Real Stories has already grown to over 1.2 million subscribers in the last 18 months from posting archived hourlong documentaries three times a week. According to the company, the channel gets between 600,000 and 1 million video views a day. The channel had 16.7 million YouTube video views in December, per Tubular Labs.

“We want to have our own view of what a Real Stories documentary is,” said Andy Taylor, co-founder and CEO of Little Dot Studios, adding that it plans to have brands sponsor the upcoming original films and also pitch them as TV pilots.

Beyond YouTube, Real Stories since last summer has put its films on Facebook, driving 18.7 million monthly views, according to Tubular Labs. In the coming months, they’ll be available on Amazon Fire and Roku. Real Stories also recently launched iOS and Android apps.

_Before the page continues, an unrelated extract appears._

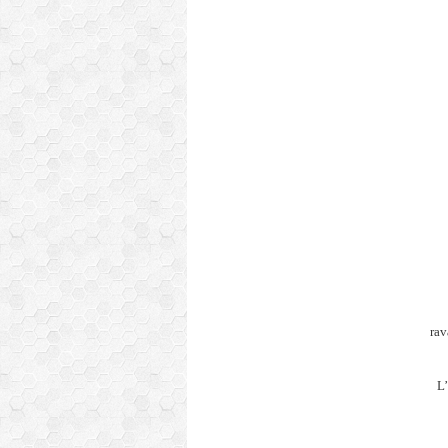
rav
L’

A part of All3Media production company, Little Dot Studios manages YouTube channels for TV shows like “The Graham Norton Show” and Gordon Ramsay’s from broadcasters like the BBC and Channel 4. Across its network of channels, the studio noticed that the second-most viewed genre on YouTube was documentaries, after children’s content. That spurred it to launch the Real Stories channel, featuring human-interest films like “My Son the Jihadi” and “America’s Poor Kids.” The studio has since launched two more documentary channels: Spark for science films and Timeline for historical documentaries.

“One-off documentaries are not a high-value genre in TV; scripted shows have driven everything in TV for the last three years,” said Taylor. “There’s this odd gap where the TV market is being driven by scripted, but the data tells us documentaries are the most popular.”

Taylor’s team uploads videos and tags them to ensure the algorithm surfaces them so they get as many views as possible. Most of these views occur in the U.S. and U.K., said Taylor, adding that the general rule of thumb is a million views on YouTube works out to $1,000 (£720) in pre-roll revenue after YouTube takes its 45 percent cut. The studio buys the docs outright from production studios or distributes them for a revenue share. This year, the Real Stories channel has paid out $3.5 million (£.2.5 million) to partners, up 200 percent year over year. The docs are still a small part of the company’s revenue, most of which comes from managing channels for broadcasters and producing films for brands like the Formula E car-racing series and Pepsi Max.

Google touts that 15 percent of YouTube watch time in the U.K. happens on the living room screen. More than 20 percent of Real Stories’ viewing takes place on connected TVs, with an average watch time per video of 20 minutes, according to Taylor.

“The algorithm is so complex, people still believe one to two minutes will do well,” Taylor said. “If you believe that, the algorithm will destroy you. YouTube is a place people go for long periods of time.”